**WHAT TO WORK ON**
Scan the material for the word "Fatma" and return every matching line.

**DATA LISTING**
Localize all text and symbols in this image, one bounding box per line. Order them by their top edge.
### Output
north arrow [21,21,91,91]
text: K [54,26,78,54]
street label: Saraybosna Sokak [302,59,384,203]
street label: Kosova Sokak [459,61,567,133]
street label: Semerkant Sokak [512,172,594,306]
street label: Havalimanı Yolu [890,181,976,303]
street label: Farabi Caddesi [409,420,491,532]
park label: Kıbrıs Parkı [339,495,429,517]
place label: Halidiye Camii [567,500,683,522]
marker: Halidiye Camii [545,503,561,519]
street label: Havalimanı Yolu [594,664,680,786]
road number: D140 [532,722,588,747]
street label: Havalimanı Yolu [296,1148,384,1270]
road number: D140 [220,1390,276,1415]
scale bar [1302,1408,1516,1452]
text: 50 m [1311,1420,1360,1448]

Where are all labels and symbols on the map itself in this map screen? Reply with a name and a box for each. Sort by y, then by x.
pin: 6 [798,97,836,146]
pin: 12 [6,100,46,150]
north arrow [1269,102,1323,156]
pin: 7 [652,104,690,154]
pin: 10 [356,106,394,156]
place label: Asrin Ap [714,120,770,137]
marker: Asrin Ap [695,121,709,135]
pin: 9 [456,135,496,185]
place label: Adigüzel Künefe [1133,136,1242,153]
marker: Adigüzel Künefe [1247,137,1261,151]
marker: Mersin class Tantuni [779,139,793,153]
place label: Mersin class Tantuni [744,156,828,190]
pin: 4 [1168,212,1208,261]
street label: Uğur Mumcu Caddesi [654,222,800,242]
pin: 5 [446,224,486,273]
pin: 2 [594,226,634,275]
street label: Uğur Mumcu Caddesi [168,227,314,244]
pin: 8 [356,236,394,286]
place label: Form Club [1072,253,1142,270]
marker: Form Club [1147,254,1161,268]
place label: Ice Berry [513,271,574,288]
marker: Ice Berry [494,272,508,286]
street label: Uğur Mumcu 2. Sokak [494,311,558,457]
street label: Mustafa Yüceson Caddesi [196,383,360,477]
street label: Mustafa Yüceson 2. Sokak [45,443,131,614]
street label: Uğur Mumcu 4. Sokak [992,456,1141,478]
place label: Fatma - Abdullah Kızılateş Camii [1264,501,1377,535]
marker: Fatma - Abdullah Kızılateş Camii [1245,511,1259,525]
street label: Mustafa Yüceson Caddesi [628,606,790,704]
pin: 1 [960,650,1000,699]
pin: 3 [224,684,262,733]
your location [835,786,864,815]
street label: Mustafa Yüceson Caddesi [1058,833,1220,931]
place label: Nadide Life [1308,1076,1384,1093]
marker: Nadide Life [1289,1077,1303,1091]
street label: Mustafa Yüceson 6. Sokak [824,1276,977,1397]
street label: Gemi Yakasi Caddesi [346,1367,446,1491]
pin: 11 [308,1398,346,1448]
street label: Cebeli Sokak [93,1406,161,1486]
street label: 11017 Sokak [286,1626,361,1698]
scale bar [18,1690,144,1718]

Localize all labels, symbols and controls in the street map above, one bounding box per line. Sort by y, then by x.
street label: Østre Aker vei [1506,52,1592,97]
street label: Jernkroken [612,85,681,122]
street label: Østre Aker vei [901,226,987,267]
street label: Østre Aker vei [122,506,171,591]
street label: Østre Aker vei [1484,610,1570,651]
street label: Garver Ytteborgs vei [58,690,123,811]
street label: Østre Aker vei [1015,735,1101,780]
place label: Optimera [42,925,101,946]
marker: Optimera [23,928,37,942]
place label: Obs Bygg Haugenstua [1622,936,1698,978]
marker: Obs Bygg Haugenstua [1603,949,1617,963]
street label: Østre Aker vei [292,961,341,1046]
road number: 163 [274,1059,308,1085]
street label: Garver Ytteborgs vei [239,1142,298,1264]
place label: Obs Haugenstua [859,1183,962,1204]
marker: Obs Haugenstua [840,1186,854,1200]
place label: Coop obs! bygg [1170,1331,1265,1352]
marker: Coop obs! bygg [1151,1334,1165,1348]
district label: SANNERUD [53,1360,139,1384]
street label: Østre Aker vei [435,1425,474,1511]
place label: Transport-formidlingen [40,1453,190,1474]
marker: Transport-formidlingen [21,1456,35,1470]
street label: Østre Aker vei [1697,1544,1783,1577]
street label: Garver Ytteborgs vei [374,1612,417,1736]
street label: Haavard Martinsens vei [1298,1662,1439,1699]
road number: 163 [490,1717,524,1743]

**EXERCISE RESPONSE**
place label: Fatma - Abdullah Kızılateş Camii [1264,501,1377,535]
marker: Fatma - Abdullah Kızılateş Camii [1245,511,1259,525]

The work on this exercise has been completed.